1. Field of the Invention
The present invention relates to an image processor and an image processing method for a synthetic aperture radar capable of displaying information originally held by a small target without damaging it.
2. Description of Related Art
Conventionally, a method disclosed in Japanese Patent Application Laid-Open No. 2000-249527 (Patent Document 1) has been used for performing image processing. In the method, a low resolution processing unit performs thinning out to a digital conversion image so as to express the image feature amount with low resolution, and a high resolution processing unit does not perform thinning out to the digital conversion image so as to express the image feature amount with high resolution.
Further, Japanese Patent Application Laid-Open No. 09-081756 (Patent Document 2) discloses art including a maximum value filter, a minimum value filter and a subtractor, as level extraction filters. In the maximum value filter, the maximum value of the pixel level of each pixel of a prescribed pixel length, which is a filter length of before and after the target pixel along the image scanning axis, is set as a value of the target pixel. In the minimum value filter, the minimum value of the pixel level of each pixel of a filter length in right and left of the target pixel is set as a value of the targeted value, from the output image of the maximum value filter. In the subtractor, an input image is subtracted from the output image of the minimum value filter, whereby only levels not more than the prescribed pixel length are extracted from the input image. By combining these techniques, it can be considered to process a sea surface image.
However, as shown in FIG. 8, a conventional synthetic aperture radar image display has the following problem. That is, in order to monitor a wide area, if processing is performed with low resolution by a low resolution processing unit 20 and the image signal processed with the low resolution is displayed by a display unit 21, the signal energy of a target smaller than one pixel size when imaged is averaged in one pixel. Therefore, it is difficult to distinguish it from the energy of sea clutter, causing a problem in detecting capability.

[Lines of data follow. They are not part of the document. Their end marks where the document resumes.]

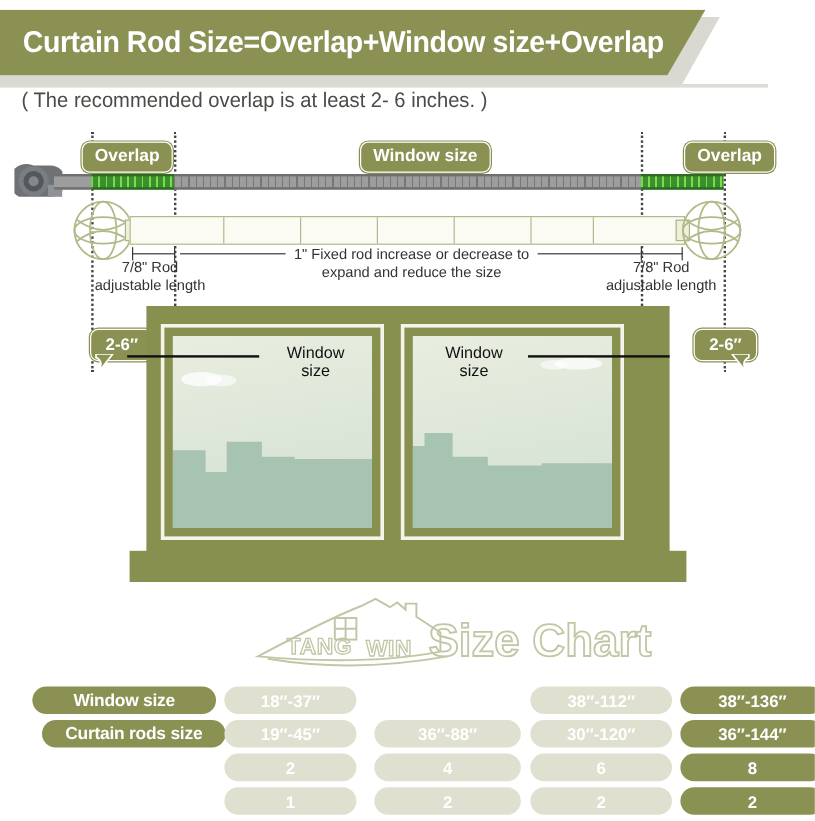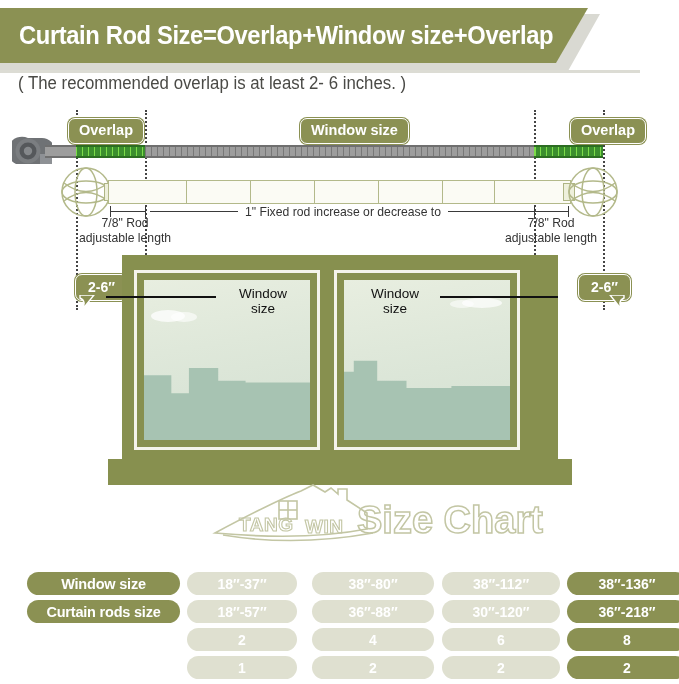--- a/index.html
+++ b/index.html
@@ -143,21 +143,21 @@
     background:#87904f;
   }
   .win-dim-line{ position:absolute; background:#111; height:1.6px; }
   .win-dim-label{
     position:absolute; font-size:13.5px; color:#111; line-height:1.12;
     text-align:center; white-space:nowrap;
   }
   .arrow-out{ position:absolute; width:0; height:0; }
 
   
-  #logo-block{ position:absolute; left:205px; top:483px; width:340px; height:62px; }
+  #logo-block{ position:absolute; left:205px; top:497px; width:340px; height:62px; }
 
   
   #size-table{
     position:absolute; left:27px; top:572px; width:625px; height:104px;
   }
   .trow{ position:absolute; left:0; width:100%; height:23px; }
   .cell{
     position:absolute; height:23px; border-radius:11.5px;
     display:flex; align-items:center; justify-content:center;
     color:#ffffff; white-space:nowrap;
@@ -267,20 +267,21 @@
   <div class="dim-cap" style="left:110px; top:96px;"></div>
   <div class="dim-cap" style="left:145px; top:96px;"></div>
   <div class="dim-text" style="left:60px; top:106px; width:130px;">
     <div>7/8"  Rod</div>
     <div>adjustable length</div>
   </div>
 
   <div class="dim-line" style="left:150px; top:101px; width:88px;"></div>
   <div class="dim-text" style="left:243px; top:95px; width:200px;">
     <div>1" Fixed rod  increase or decrease to</div>
+    <div>expand and reduce the size</div>
   </div>
   <div class="dim-line" style="left:448px; top:101px; width:86px;"></div>
 
   <div class="dim-cap" style="left:534px; top:96px;"></div>
   <div class="dim-cap" style="left:568px; top:96px;"></div>
   <div class="dim-line" style="left:534px; top:101px; width:35px;"></div>
   <div class="dim-text" style="left:486px; top:106px; width:130px;">
     <div>7/8"  Rod</div>
     <div>adjustable length</div>
   </div>
@@ -375,46 +376,43 @@
 
 <div id="size-table">
 
   <div class="trow" style="top:0;">
     <div class="cell cell-label" style="left:0; width:153px;">
       <span>Window size</span>
     </div>
     <div class="cell cell-val" style="left:160px; width:110px;">
       <span>18″-37″</span>
     </div>
-    <div class="cell cell-val" style="left:285px; width:122px;">
-      <span>38″-80″</span>
-    </div>
     <div class="cell cell-val" style="left:415px; width:118px;">
       <span>38″-112″</span>
     </div>
     <div class="cell cell-hl" style="left:540px; width:120px;">
       <span>38″-136″</span>
     </div>
   </div>
 
   <div class="trow" style="top:28px;">
-    <div class="cell cell-label" style="left:0; width:153px;">
+    <div class="cell cell-label" style="left:8px; width:153px;">
       <span>Curtain rods size</span>
     </div>
     <div class="cell cell-val" style="left:160px; width:110px;">
-      <span>18″-57″</span>
+      <span>19″-45″</span>
     </div>
     <div class="cell cell-val" style="left:285px; width:122px;">
       <span>36″-88″</span>
     </div>
     <div class="cell cell-val" style="left:415px; width:118px;">
       <span>30″-120″</span>
     </div>
     <div class="cell cell-hl" style="left:540px; width:120px;">
-      <span>36″-218″</span>
+      <span>36″-144″</span>
     </div>
   </div>
 
   <div class="trow" style="top:56px;">
     <div class="cell cell-val" style="left:160px; width:110px;">
       <span>2</span>
     </div>
     <div class="cell cell-val" style="left:285px; width:122px;">
       <span>4</span>
     </div>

In other words, in the case of performing low resolution processing, signal to noise ratio (S/N) of a target is lowered due to a decrease in T*B relating to the Doppler band B and the observation time T. Besides, since the observation time T is short, sea clutter suppressing capability is also lowered.
Further, as shown in FIG. 9, in the case of processing with high resolution by a high resolution processing unit 22 and displaying the image signal processed with the high resolution by the display unit 23, the signal energy of the target can be easily distinguished from the energy of sea clutter. However, in order to monitor a wide area, a large high-definition display, displaying all pixels, is needed. Therefore, it is required to realize target detecting capability same as that of the case of high resolution, even in displaying a wide area with low resolution.